BRC: Tell me about the fiction excerpt in the March 9, 2014 edition of The Rumpus. Am I missing something, or did that not make it into the book?

EGT: I’m glad you brought that up! Yes, I published a short story called “Chips” that tells another version of an encounter between Michael and Ellen. I wrote this before BLUE STARS, as a kind of preparation for writing the novel. I knew I wanted to write about the home front, and that Ellen and Michael’s unusual relationship (as guardian and ward) would be a central force in the book. I wanted to understand more about the way they loved each other, so I played out an encounter I imagined Michael having at war and how he might see it through Ellen’s eyes. It was never intended to be in the book…I guess you could think of it as a prequel, a little stand-alone scene with the same characters.

BRC: BLUE STARS is your second novel (after COMMUTERS). Talk about novels covering completely different subjects! Did you do anything different the second time around? Change up your writing habits a bit?

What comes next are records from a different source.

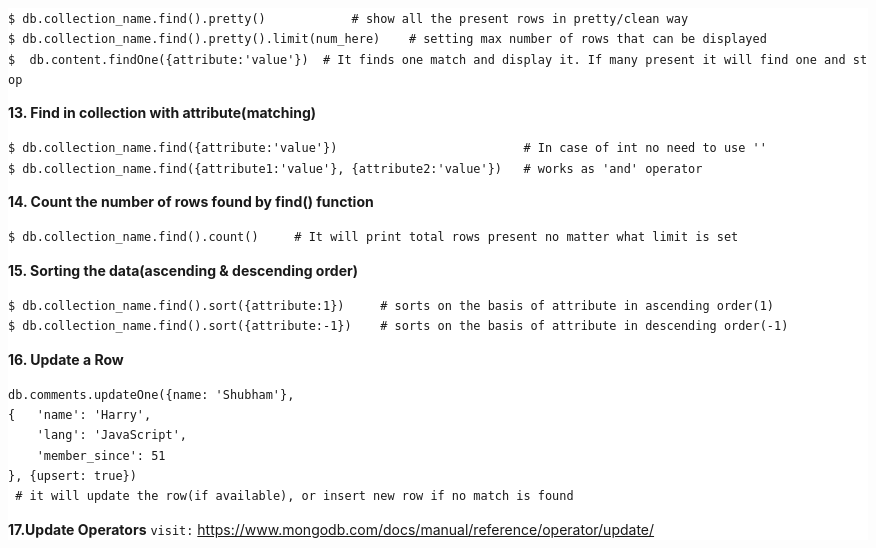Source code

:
 ```shell
$ db.collection_name.find().pretty()            # show all the present rows in pretty/clean way
$ db.collection_name.find().pretty().limit(num_here)    # setting max number of rows that can be displayed
$  db.content.findOne({attribute:'value'})  # It finds one match and display it. If many present it will find one and stop
```

**13. Find in collection with attribute(matching)**
```shell
$ db.collection_name.find({attribute:'value'})                          # In case of int no need to use ''
$ db.collection_name.find({attribute1:'value'}, {attribute2:'value'})   # works as 'and' operator  
```

**14. Count the number of rows found by find() function**
```shell
$ db.collection_name.find().count()     # It will print total rows present no matter what limit is set
```

**15. Sorting the data(ascending & descending order)**
```shell
$ db.collection_name.find().sort({attribute:1})     # sorts on the basis of attribute in ascending order(1)
$ db.collection_name.find().sort({attribute:-1})    # sorts on the basis of attribute in descending order(-1)
```
**16. Update a Row**
```shell
db.comments.updateOne({name: 'Shubham'},
{   'name': 'Harry',
    'lang': 'JavaScript',
    'member_since': 51
}, {upsert: true})
 # it will update the row(if available), or insert new row if no match is found
```

**17.Update Operators**
`visit:` https://www.mongodb.com/docs/manual/reference/operator/update/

EGT: It’s true that the two novels are different in setting and focus. But I also tend to think they have the same concerns in terms of family relationships, unlikely alliances and contemporary daily life. I didn’t consciously set out to do anything different with BLUE STARS, although I did want to up my game in terms of writing and storytelling skills --- as you always hope to do. 

BRC: What’s next for you?

EGT: I’m excited to be out on book tour now, and I can’t wait to interact with readers and talk to people about the book. So glad to be spending this time with booksellers and librarians and readers, because they are my tribe. After that, a good rest I hope. And then back to the quiet subterranean world of dreaming up a new novel: my favorite place to be.